Imóvel para escritório classe A tem fila de espera no Rio. Preços subiram

Fonte: O Globo

Além disso, a escassez de imóveis de alto padrão para abrigar empresas faz com que haja fila de espera de investidores

(Foto: Divulgação)
Preço médio do metro quadrado avançou 2,5% no segundo trimestre deste ano (Foto: Divulgação)

O preço médio do metro quadrado avançou 2,5% no segundo trimestre deste ano, em comparação ao primeiro, e atingiu o valor de R$ 87,27 – o maior entre as principais capitais do país. No mesmo período, a média nacional registrou um recuo de 0,92%. Além disso, a escassez de imóveis de alto padrão para abrigar empresas faz com que haja fila de espera de investidores.

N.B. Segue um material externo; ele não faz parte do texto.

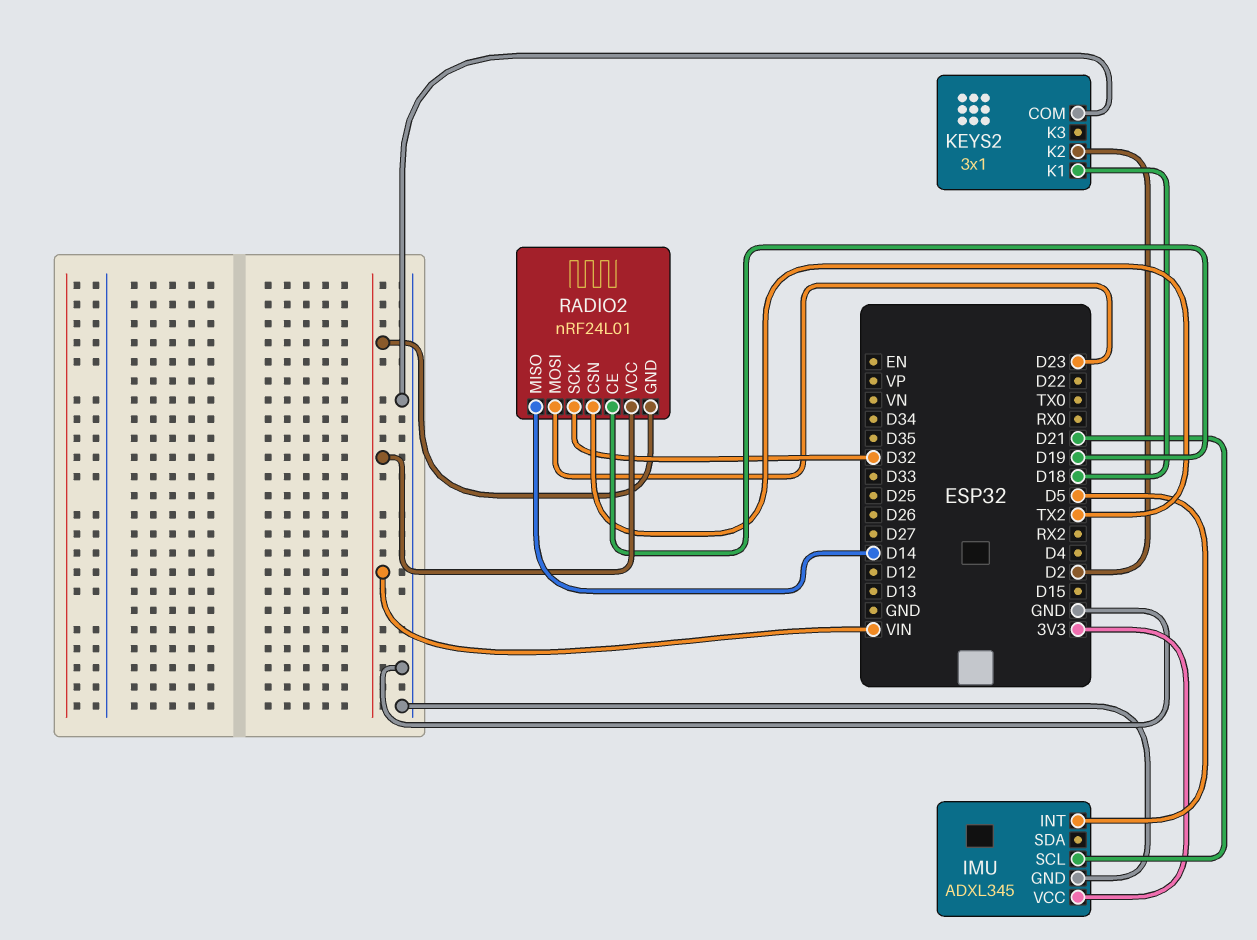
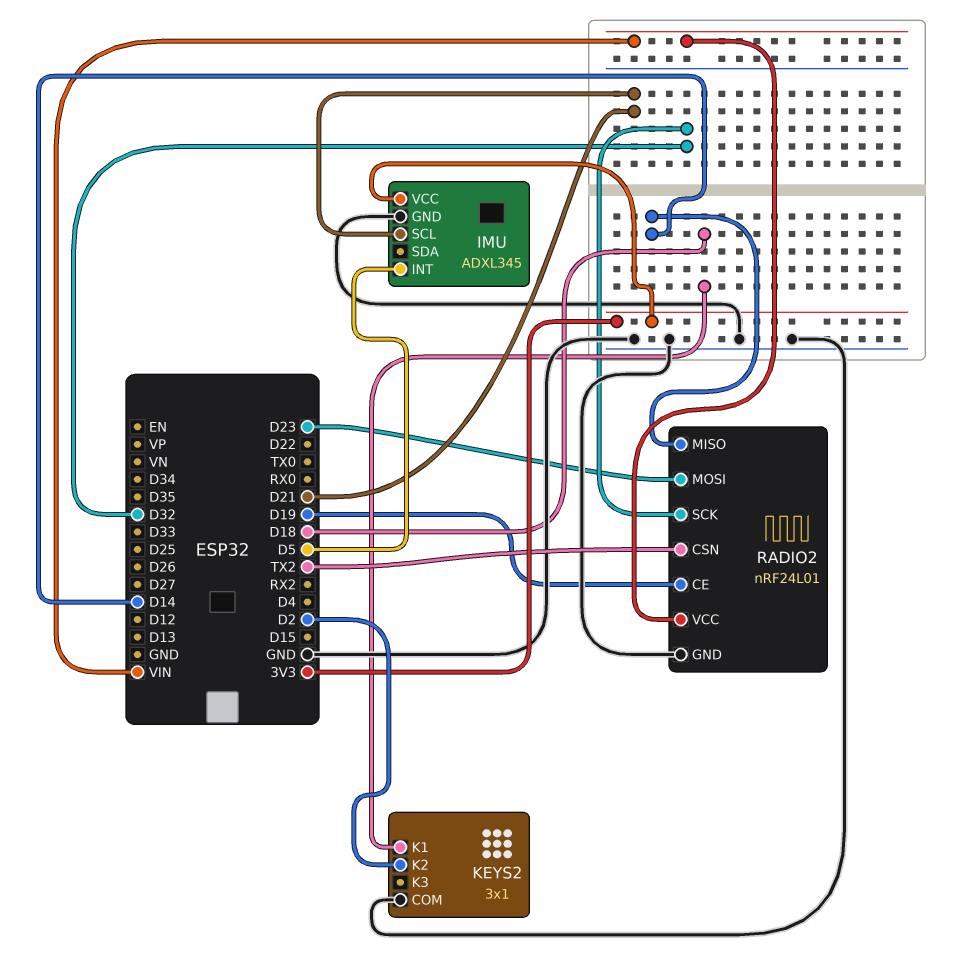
RADIO2 pin GND: VIN -> GND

Os dados fazem parte de nova pesquisa da Cushman & Wakefield, uma das maiores consultorias de serviços imobiliários do mundo. Concluído esta semana, o levantamento não é o único indicador de reação do setor. Os executivos da Cushman confirmam que voltou a crescer também o interesse de investidores estrangeiros na construção ou na compra de imóveis para posterior locação.

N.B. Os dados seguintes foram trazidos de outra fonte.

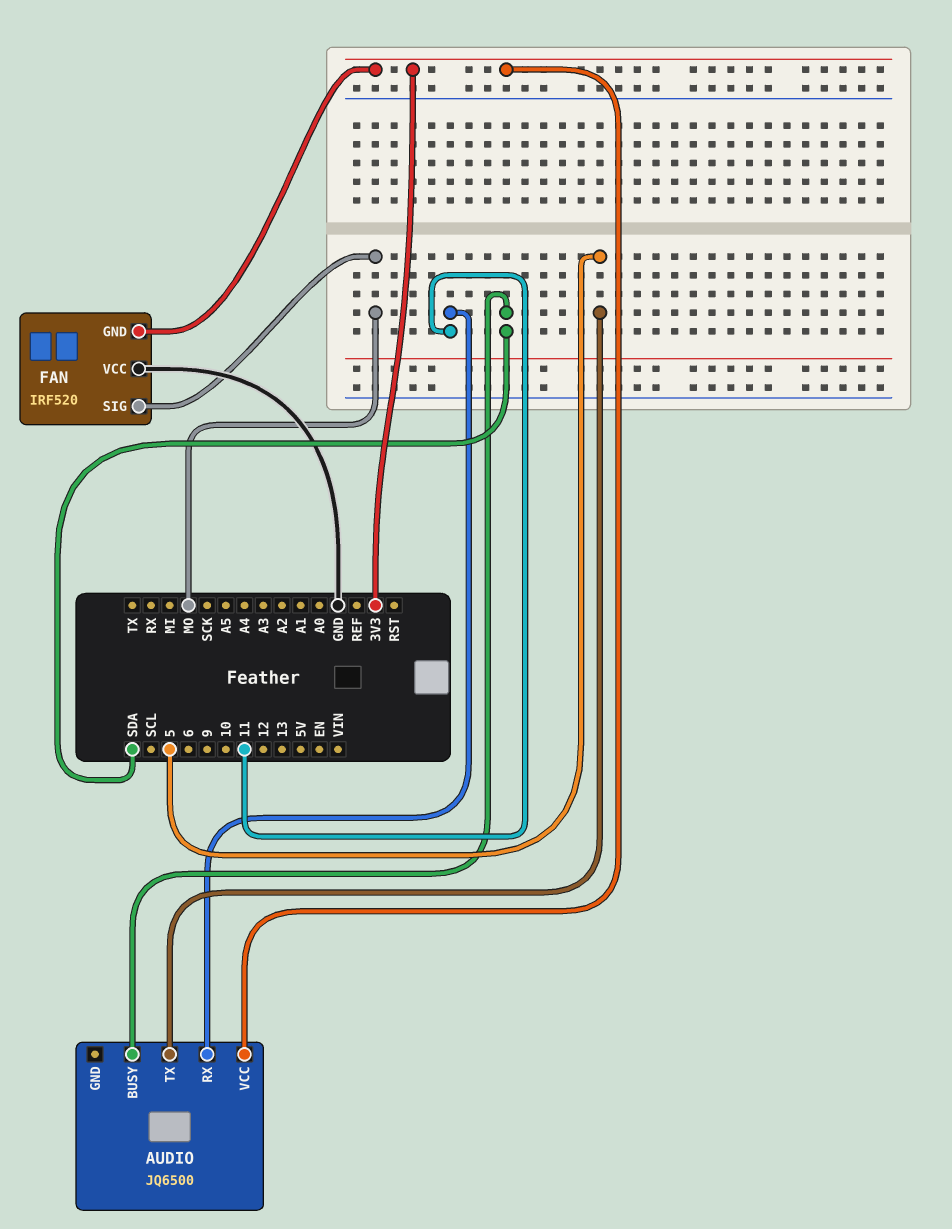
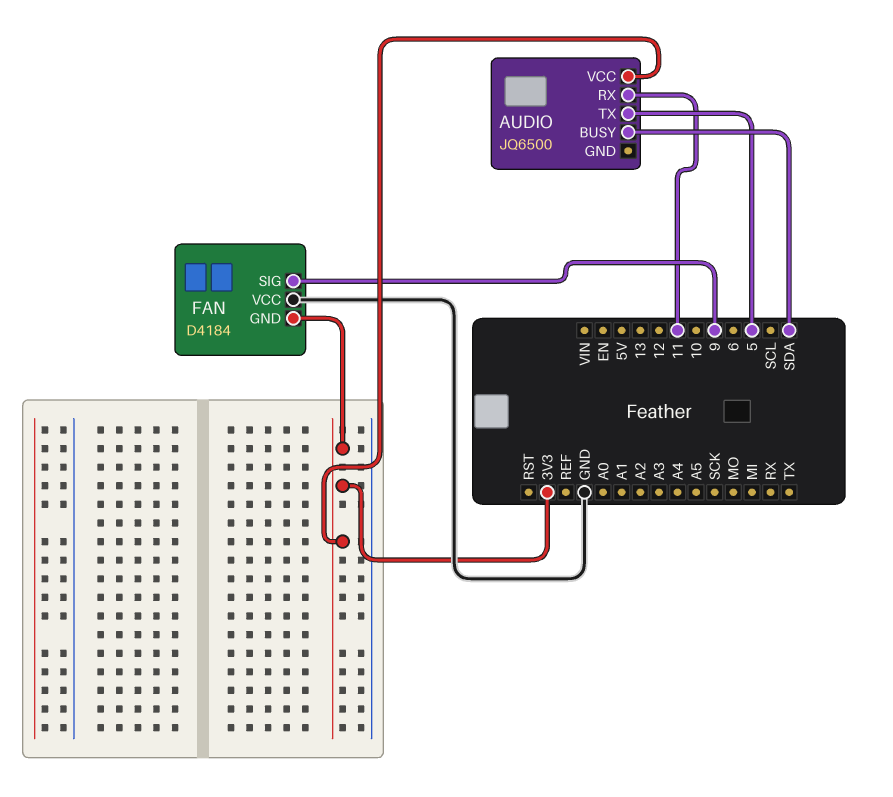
FAN: IRF520 -> D4184
FAN pin SIG: MO -> 9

ESTRANGEIROS LIDERAM A PROCURA POR IMÓVEIS –  Além de americanos, portugueses e espanhóis lideram as consultas, insatisfeitos com a estagnação do mercado na Europa.

“Passado o susto com a crise, as indicações são de recuperação”, afirmou a gerente de pesquisa de mercado para América do Sul da consultoria, Milena Morales.

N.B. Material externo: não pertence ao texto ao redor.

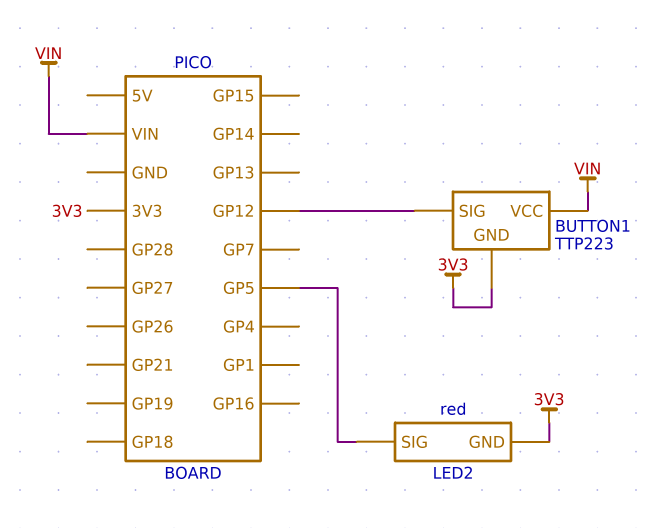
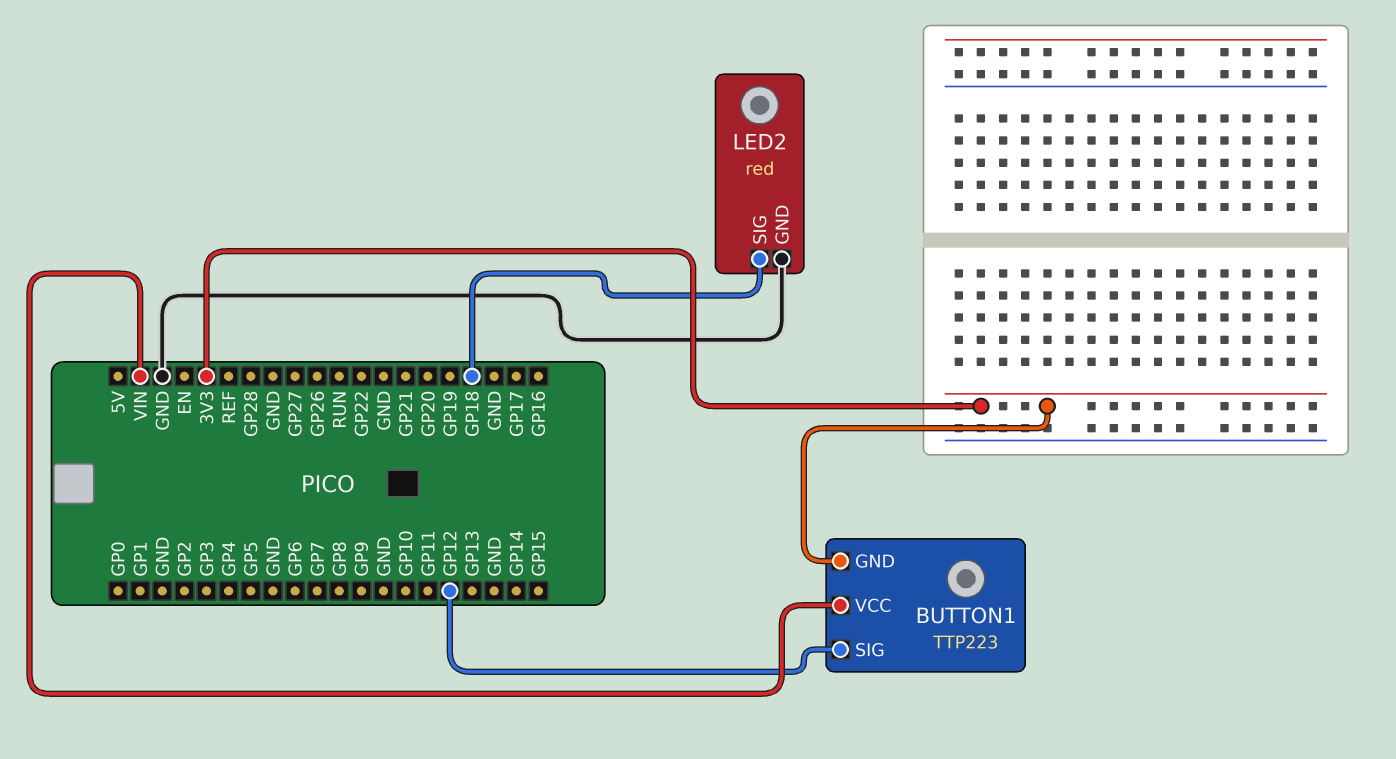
LED2 pin GND: 3V3 -> GND
LED2 pin SIG: GP5 -> GP18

A pesquisa da Cushman considera apenas os escritórios classe A, que combinam localização atraente e confortos tecnológicos e ocupam prédios com laje de pelo menos 500 metros quadrados. Além do Rio, foram consultados os preços em São Paulo, Curitiba, Porto Alegre, Salvador, Vitória e Brasília.

Em relação ao Rio, os números mostram uma desaceleração no ritmo de queda de preços em relação ao patamar do fim do ano passado – quando o metro quadrado era avaliado, na média, em R$ 94,53. Em março, a queda acumulada chegava a 10%, contra 7,6% em junho. Em São Paulo, a situação se inverte. O valor apurado neste segundo trimestre (de R$ 81,64) ainda é maior do que o observado em dezembro passado (de R$ 80,90), mas ficou abaixo do de março (R$ 85,24).

Essa disparidade de preços reflete uma diferença entre os mercados carioca e paulistano.

Em relação a São Paulo, o Rio tem maior carência de imóveis considerados classe A – e também de espaços vagos para sua construção. Tirando novos projetos na Barra da Tijuca, a opção de investidores tem sido o retrofit, ou seja, a modernização de edifícios antigos no centro da cidade. A escassez acaba puxando os preços.

“Ainda há fila de espera por espaço de qualidade nos principais edifícios da cidade”, disse a gerente da Cushman & Wakefield.

A previsão é que o mercado carioca ganhe neste ano o equivalente a 154 mil metros quadrados em espaço, dos quais 56 mil já foram entregues até junho. Em São Paulo, o número é quase o dobro.